Architecture

Two services. Stateless front, stateful back.

Marketing on Next.js 15 SSR, the engine on FastAPI, both on Cloud Run. Firestore for async jobs, Cloud SQL Postgres for the cache, Gemini for everything that thinks.

Topology

Marketing and the dashboard are split into two independently deployable Cloud Run services, both pinned to us-central1. DNS lives at Cloudflare in DNS-only mode (gray cloud); TLS terminates at ghs.googlehosted.com.

topology

                ┌─────────────────────────────┐
                │  ipzilla.app                │  Next.js 15 SSR (web/)
                │  marketing + auth + plans   │  Cloud Run · region us-central1
                └──────────────┬──────────────┘
                               │
                               │  Firebase Auth (project ipzilla-76104)
                               │
                ┌──────────────▼──────────────┐
                │  app.ipzilla.app            │  FastAPI (app/)
                │  IP Radar dashboard + API   │  Cloud Run · region us-central1
                │                             │  /api/v1/ip-radar/*
                │                             │  /api/v1/patents/*
                └──────────────┬──────────────┘
                               │
        ┌──────────────────────┼──────────────────────┐
        ▼                      ▼                      ▼
  Gemini API            Firestore              Cloud SQL Postgres
  (Vertex AI)           research_jobs +         patent_claim_extractions
  scope, claim          credits ledger          fto_verdicts_cache
  reading, FTO,         (always-on)             (read-through cache)
  multi-agent

Request flow — happy path for /research/start

A research job is async by design. The router charges credits atomically, persists a Firestore document, and returns a job_id in under 200 ms. The streaming orchestrator runs in a background task; each subtask result lands in its own Firestore doc the moment it completes — so the dashboard can poll progress, and a Cloud Run instance swap mid-job loses zero work.

flow

   user POST  ──►  patents.py router
                      │ Depends(require_credits("ip_radar_research"))  → 300 cr
                      ▼
                research_jobs.py  ─create_job(uid)→  Firestore doc
                      │
                      │ asyncio.create_task(_run_research_job(...))
                      ▼
                patent_research_agent.py   (the streaming orchestrator)
                      │
                      ├─► patent_query_planner.py   (Gemini → SearchPlan)
                      ├─► patent_service.py         (BigQuery → Google Patents)
                      ├─► patent_claim_fetcher.py   (USPTO PEDS / EPO OPS)
                      ├─► patent_claim_reader.py    (Gemini Pro per-patent)
                      ├─► patent_fto.py             (holistic verdict)
                      ├─► patent_fto_elementwise.py (per-element verdict)
                      ├─► patent_reranker.py        (LLM rerank top-K)
                      └─► patent_taxonomy.py        (entity recognition)
                      │
                      ▼ all writes go via:
                patent_cache.py  (Cloud SQL read-through cache)
                      │
                      ▼ final state:
                research_jobs Firestore doc
                      │
            poll: GET /research/{id}        ◄ progressive subtask map
            download: GET /export.zip        ◄ self-contained dashboard ZIP

Scale envelope

The FastAPI tier runs min-instances=2, max-instances=20, concurrency=80, timeout=600s. That handles ~1,600 concurrent inflight requests before autoscaling tops out — about an order of magnitude beyond what any current customer could schedule. Heavy traffic does not pin instances: the LLM round-trips dominate latency, which means each instance spends most of its time on asyncio waits, not CPU.
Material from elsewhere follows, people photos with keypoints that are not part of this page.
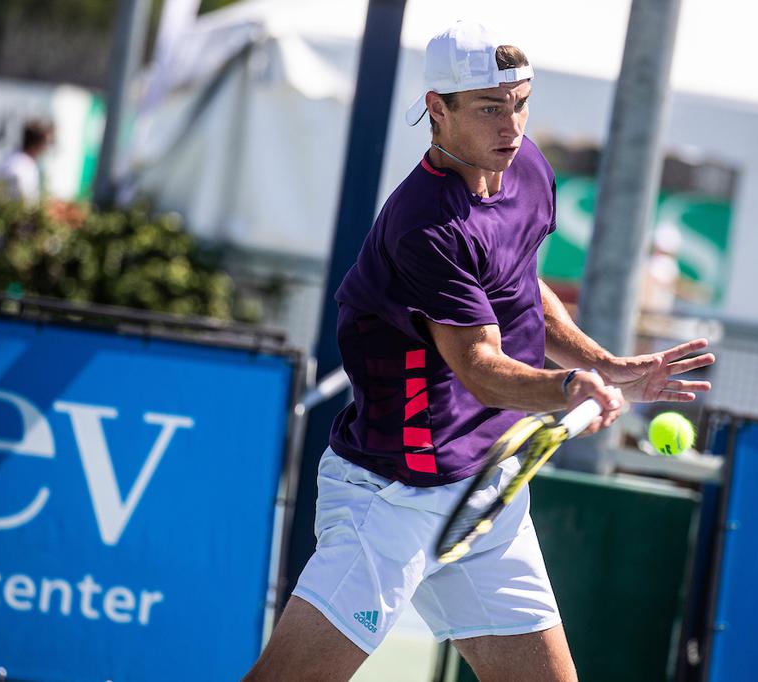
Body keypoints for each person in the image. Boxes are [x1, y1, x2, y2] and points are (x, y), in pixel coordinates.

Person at [244, 21, 715, 682]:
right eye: (491, 108)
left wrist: (605, 365)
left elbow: (519, 285)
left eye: (520, 102)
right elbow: (480, 368)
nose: (512, 124)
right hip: (392, 496)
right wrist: (569, 387)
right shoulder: (424, 226)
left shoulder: (526, 170)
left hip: (484, 490)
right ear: (438, 110)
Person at [0, 119, 53, 203]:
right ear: (36, 145)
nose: (46, 148)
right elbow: (27, 203)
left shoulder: (12, 158)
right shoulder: (23, 167)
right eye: (45, 144)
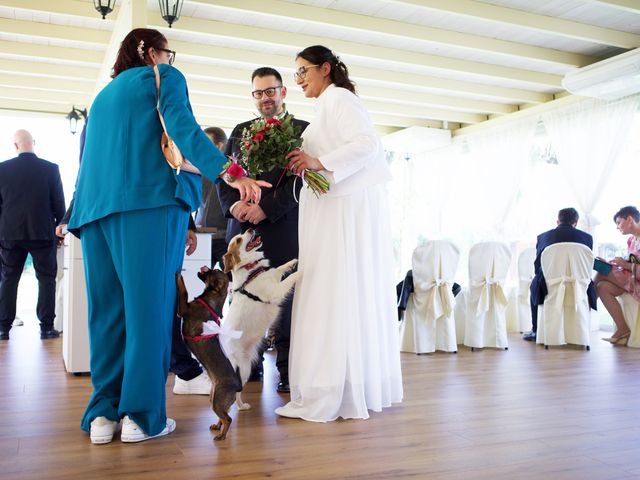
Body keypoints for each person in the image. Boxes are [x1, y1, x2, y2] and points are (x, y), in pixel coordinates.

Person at [67, 28, 267, 445]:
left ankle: (103, 415)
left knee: (108, 314)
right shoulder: (163, 77)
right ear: (152, 52)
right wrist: (232, 173)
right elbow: (182, 129)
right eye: (167, 53)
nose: (169, 60)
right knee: (149, 312)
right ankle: (141, 417)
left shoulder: (101, 98)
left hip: (94, 211)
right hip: (148, 203)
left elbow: (88, 159)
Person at [275, 45, 403, 422]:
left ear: (325, 69)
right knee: (330, 291)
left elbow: (366, 145)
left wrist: (317, 161)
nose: (298, 80)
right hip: (328, 207)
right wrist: (307, 167)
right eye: (295, 73)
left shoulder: (340, 98)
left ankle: (337, 385)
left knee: (334, 289)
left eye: (303, 72)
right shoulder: (325, 106)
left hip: (342, 212)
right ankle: (336, 380)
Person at [217, 67, 309, 393]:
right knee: (241, 301)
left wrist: (265, 208)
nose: (265, 98)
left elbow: (301, 183)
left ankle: (286, 369)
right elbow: (224, 175)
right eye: (258, 92)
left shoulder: (303, 131)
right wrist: (233, 206)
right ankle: (246, 367)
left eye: (271, 91)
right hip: (242, 234)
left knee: (283, 301)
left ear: (283, 92)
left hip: (283, 228)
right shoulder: (240, 131)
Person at [171, 126, 230, 396]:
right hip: (197, 233)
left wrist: (190, 224)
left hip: (222, 237)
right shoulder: (195, 168)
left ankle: (189, 366)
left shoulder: (223, 171)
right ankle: (184, 368)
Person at [0, 129, 65, 341]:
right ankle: (46, 327)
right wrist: (60, 230)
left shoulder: (2, 170)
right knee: (46, 279)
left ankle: (2, 328)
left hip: (10, 233)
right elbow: (59, 205)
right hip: (42, 232)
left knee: (8, 279)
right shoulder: (50, 169)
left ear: (15, 145)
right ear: (33, 143)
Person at [522, 207, 597, 341]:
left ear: (558, 221)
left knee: (535, 282)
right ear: (576, 222)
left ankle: (536, 330)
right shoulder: (587, 238)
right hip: (578, 284)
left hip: (550, 283)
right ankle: (581, 334)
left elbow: (538, 265)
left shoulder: (543, 237)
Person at [593, 206, 640, 344]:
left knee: (603, 271)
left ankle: (588, 302)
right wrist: (614, 263)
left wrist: (624, 265)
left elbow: (629, 266)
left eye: (618, 222)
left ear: (629, 219)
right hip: (632, 280)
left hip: (637, 282)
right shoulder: (632, 240)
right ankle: (623, 328)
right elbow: (631, 263)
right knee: (602, 287)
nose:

The expensive surface — /research/start — is rate-limited to 2/hour per user via slowapi, on top of the credit ledger. Cheap GETs sit at 60/minute, Gemini-backed POSTs at 10/minute. The credit gate runs as a FastAPI dependency on every billable endpoint, with idempotency keys stored in Firestore so a retried request never double-charges.

Cost envelope

Component	Quiet (10 jobs/day)	Active (500 jobs/day)	High (5K jobs/day)
Cloud Run (1 vCPU, 1 GiB)	~$5/mo	~$30/mo	~$200/mo
Firestore reads + writes	<$1/mo	$5/mo	$40/mo
Gemini Flash + Pro calls	~$2/mo	~$80/mo	~$700/mo
Cloud SQL Postgres (smallest)	$0	~$50/mo	~$200/mo
Total	~$10/mo	~$170/mo	~$1,200/mo

Most of the marginal cost is Gemini calls per research job (roughly $0.10–$1.00 per job depending on the patent count). Monitored via Cloud Monitoring and capped via Cloud Billing budgets and the max-instances ceiling.